Hyperdimensional Computing

HDC Classification tasks

In this project I implemented a HDC encoder (allowing for permutation-, association- and hyperbolic tangent kernel-based encodings) along with training anf inference functions, including one-pass training, adaptive one-pass and retraining.

All the results can be found in the Report.pdf. The code itself is located in the driver.py script. In the main function, you can define on which dataset you want to run the experiments. Two options are available: ISOLET and EEG datasets. Also, in main you can define a flag to display the plots from the report.
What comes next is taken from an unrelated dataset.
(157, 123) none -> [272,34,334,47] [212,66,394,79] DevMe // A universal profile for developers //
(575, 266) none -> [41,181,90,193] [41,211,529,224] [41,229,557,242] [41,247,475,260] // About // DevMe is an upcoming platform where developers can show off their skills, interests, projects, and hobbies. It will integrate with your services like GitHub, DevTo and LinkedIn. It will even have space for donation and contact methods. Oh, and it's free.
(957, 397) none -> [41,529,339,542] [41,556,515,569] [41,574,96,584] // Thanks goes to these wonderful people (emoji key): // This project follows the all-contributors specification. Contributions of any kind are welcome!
Dependencies & Important Info

Because HDC is quite costly (encoding data in the hyperdimensional space) and python is popular for being "inefficient", I used two methods to boost the time efficiency. First, I parallelized several loops with joblib. Using a machine with 4 CPUs, one thread of each was in charge of transforming instances of data and storing them in a list (the order doesn't matter). Secondly, I adapted the code so that I could compile it with a JIT compiler. I used Numba decorators using the nopython=True flag, which translated my functions to optimized machine code at runtime using the LLVM compiler library. I also used some experimental features such as jitclass.

Datasets

ISOLET

To evaluate the HDC techniques for classification, I used the ISOLET (Isolated Letter Speech Recognition) dataset, which was generated as follows: 150 subjects spoke the name of each letter of the alphabet twice. Thus, there are 52 training examples from each speaker. The speakers have been grouped into sets of 30 speakers each, 4 groups can serve as training set, the last group as the test set. A total of 3 examples are missing, the authors dropped them due to difficulties in recording. Overall, the dataset results in 7797 samples and 617 features.

EEG + Alcoholics

To evaluate the HDC techniques for time-series classification, I used the EEG dataset, which comes from a large study to examine how EEG correlates with the genetic predisposition to alcoholism. It contains measurements from 64 electrodes placed on subject's scalps which were sampled at 256 Hz (3.9-msec epoch) for 1 second. There were two groups of subjects: alcoholic and control. Each subject was exposed to either a single stimulus (S1) or to two stimuli (S1 and S2) which were pictures of objects chosen from the 1980 Snodgrass and Vanderwart picture set.